### AIM OF THE EXERCISE
Whenever a line in the data holds the string "children", copy that line.
____ PROVIDED DATA
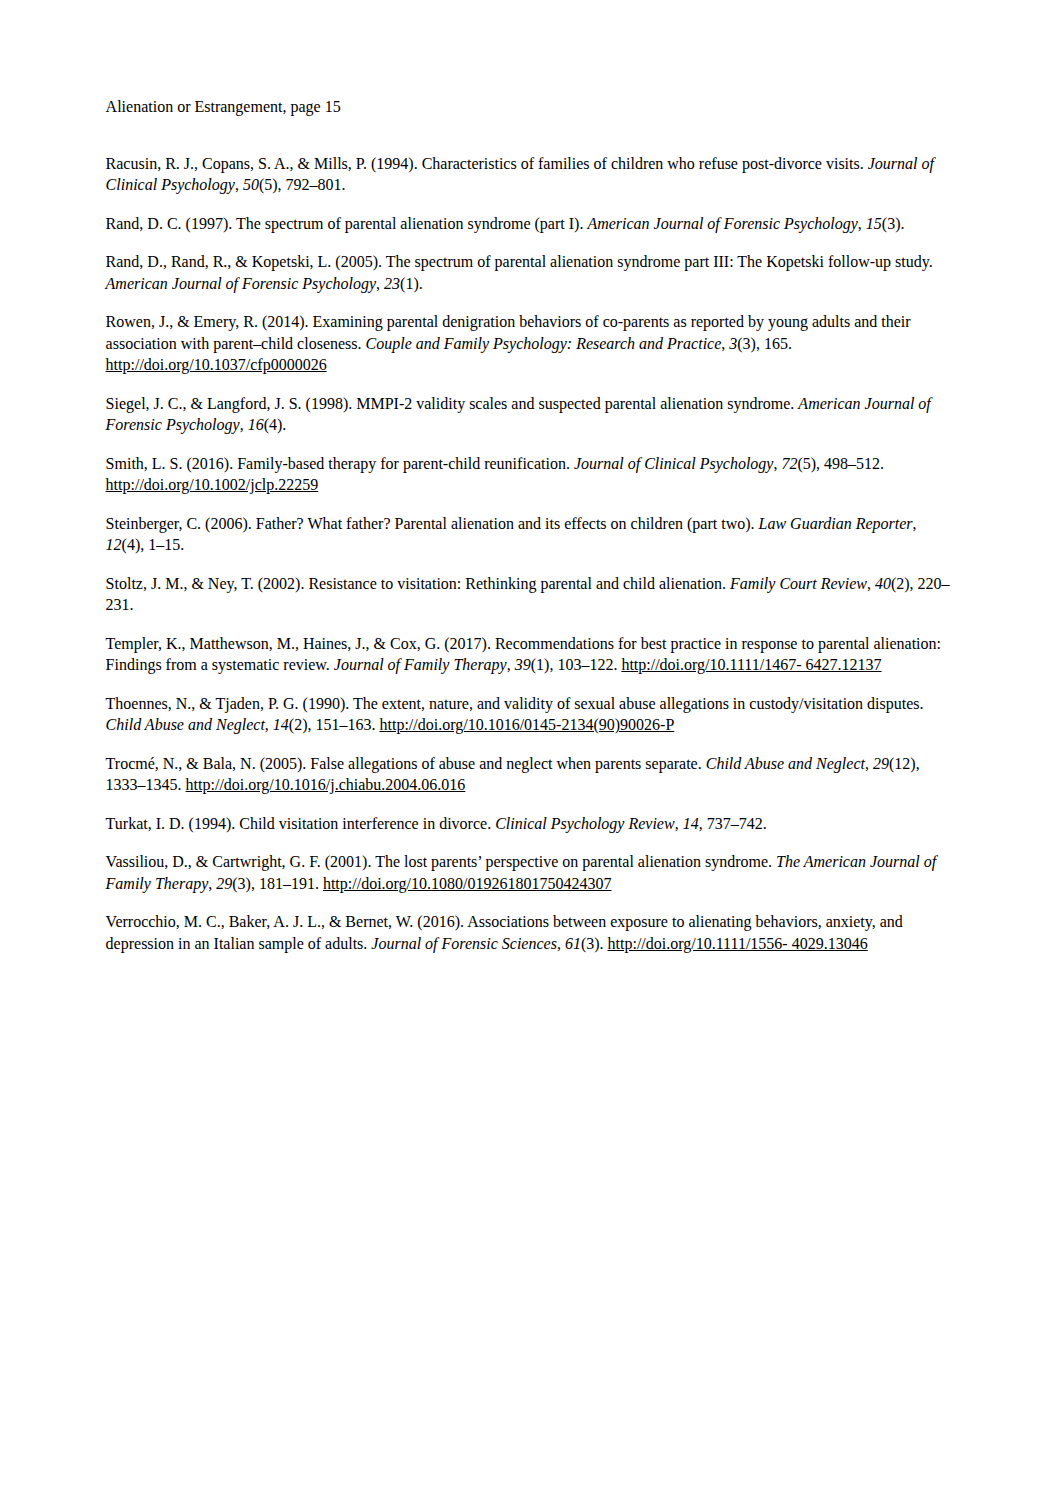Alienation or Estrangement, page 15
Racusin, R. J., Copans, S. A., & Mills, P. (1994). Characteristics of families of children who refuse post-divorce visits. Journal of Clinical Psychology, 50(5), 792–801.
Rand, D. C. (1997). The spectrum of parental alienation syndrome (part I). American Journal of Forensic Psychology, 15(3).
Rand, D., Rand, R., & Kopetski, L. (2005). The spectrum of parental alienation syndrome part III: The Kopetski follow-up study. American Journal of Forensic Psychology, 23(1).
Rowen, J., & Emery, R. (2014). Examining parental denigration behaviors of co-parents as reported by young adults and their association with parent–child closeness. Couple and Family Psychology: Research and Practice, 3(3), 165. http://doi.org/10.1037/cfp0000026
Siegel, J. C., & Langford, J. S. (1998). MMPI-2 validity scales and suspected parental alienation syndrome. American Journal of Forensic Psychology, 16(4).
Smith, L. S. (2016). Family-based therapy for parent-child reunification. Journal of Clinical Psychology, 72(5), 498–512. http://doi.org/10.1002/jclp.22259
Steinberger, C. (2006). Father? What father? Parental alienation and its effects on children (part two). Law Guardian Reporter, 12(4), 1–15.
Stoltz, J. M., & Ney, T. (2002). Resistance to visitation: Rethinking parental and child alienation. Family Court Review, 40(2), 220–231.
Templer, K., Matthewson, M., Haines, J., & Cox, G. (2017). Recommendations for best practice in response to parental alienation: Findings from a systematic review. Journal of Family Therapy, 39(1), 103–122. http://doi.org/10.1111/1467- 6427.12137
Thoennes, N., & Tjaden, P. G. (1990). The extent, nature, and validity of sexual abuse allegations in custody/visitation disputes. Child Abuse and Neglect, 14(2), 151–163. http://doi.org/10.1016/0145-2134(90)90026-P
Trocmé, N., & Bala, N. (2005). False allegations of abuse and neglect when parents separate. Child Abuse and Neglect, 29(12), 1333–1345. http://doi.org/10.1016/j.chiabu.2004.06.016
Turkat, I. D. (1994). Child visitation interference in divorce. Clinical Psychology Review, 14, 737–742.
Vassiliou, D., & Cartwright, G. F. (2001). The lost parents’ perspective on parental alienation syndrome. The American Journal of Family Therapy, 29(3), 181–191. http://doi.org/10.1080/019261801750424307
Verrocchio, M. C., Baker, A. J. L., & Bernet, W. (2016). Associations between exposure to alienating behaviors, anxiety, and depression in an Italian sample of adults. Journal of Forensic Sciences, 61(3). http://doi.org/10.1111/1556- 4029.13046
________
### TASK OUTPUT
Racusin, R. J., Copans, S. A., & Mills, P. (1994). Characteristics of families of children who refuse post-divorce visits. Journal of Clinical Psychology, 50(5), 792–801.
Steinberger, C. (2006). Father? What father? Parental alienation and its effects on children (part two). Law Guardian Reporter, 12(4), 1–15.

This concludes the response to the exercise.